## Required work
Where a line contains "schlüs­sel­ter In­ter­net­kom­mu­ni­ka­ti­on mit­tels", start there and write out that line and each one after it, word for word, through the final line of the entries; add nothing else.

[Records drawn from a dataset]
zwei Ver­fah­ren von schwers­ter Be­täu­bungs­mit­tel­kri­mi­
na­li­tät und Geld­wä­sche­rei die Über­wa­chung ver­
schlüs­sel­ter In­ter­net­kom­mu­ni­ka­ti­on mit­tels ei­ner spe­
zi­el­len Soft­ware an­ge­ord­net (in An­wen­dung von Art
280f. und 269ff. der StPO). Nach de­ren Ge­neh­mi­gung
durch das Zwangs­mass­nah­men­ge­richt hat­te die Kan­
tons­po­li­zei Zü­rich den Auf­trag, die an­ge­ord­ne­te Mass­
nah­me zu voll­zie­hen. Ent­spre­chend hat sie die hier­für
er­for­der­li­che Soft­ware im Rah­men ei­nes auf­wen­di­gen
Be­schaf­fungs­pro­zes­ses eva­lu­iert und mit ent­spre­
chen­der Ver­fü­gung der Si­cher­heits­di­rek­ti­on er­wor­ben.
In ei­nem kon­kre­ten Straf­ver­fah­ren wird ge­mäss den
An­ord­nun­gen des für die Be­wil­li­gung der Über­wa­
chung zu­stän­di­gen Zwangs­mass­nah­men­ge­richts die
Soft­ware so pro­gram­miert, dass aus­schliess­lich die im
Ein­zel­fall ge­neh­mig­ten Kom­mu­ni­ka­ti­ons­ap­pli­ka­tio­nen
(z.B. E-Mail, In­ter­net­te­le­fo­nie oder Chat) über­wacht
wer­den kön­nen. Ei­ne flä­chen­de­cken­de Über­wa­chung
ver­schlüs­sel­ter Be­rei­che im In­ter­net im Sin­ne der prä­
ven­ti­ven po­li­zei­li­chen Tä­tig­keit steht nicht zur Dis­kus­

## Answer space
schlüs­sel­ter In­ter­net­kom­mu­ni­ka­ti­on mit­tels ei­ner spe­
zi­el­len Soft­ware an­ge­ord­net (in An­wen­dung von Art
280f. und 269ff. der StPO). Nach de­ren Ge­neh­mi­gung
durch das Zwangs­mass­nah­men­ge­richt hat­te die Kan­
tons­po­li­zei Zü­rich den Auf­trag, die an­ge­ord­ne­te Mass­
nah­me zu voll­zie­hen. Ent­spre­chend hat sie die hier­für
er­for­der­li­che Soft­ware im Rah­men ei­nes auf­wen­di­gen
Be­schaf­fungs­pro­zes­ses eva­lu­iert und mit ent­spre­
chen­der Ver­fü­gung der Si­cher­heits­di­rek­ti­on er­wor­ben.
In ei­nem kon­kre­ten Straf­ver­fah­ren wird ge­mäss den
An­ord­nun­gen des für die Be­wil­li­gung der Über­wa­
chung zu­stän­di­gen Zwangs­mass­nah­men­ge­richts die
Soft­ware so pro­gram­miert, dass aus­schliess­lich die im
Ein­zel­fall ge­neh­mig­ten Kom­mu­ni­ka­ti­ons­ap­pli­ka­tio­nen
(z.B. E-Mail, In­ter­net­te­le­fo­nie oder Chat) über­wacht
wer­den kön­nen. Ei­ne flä­chen­de­cken­de Über­wa­chung
ver­schlüs­sel­ter Be­rei­che im In­ter­net im Sin­ne der prä­
ven­ti­ven po­li­zei­li­chen Tä­tig­keit steht nicht zur Dis­kus­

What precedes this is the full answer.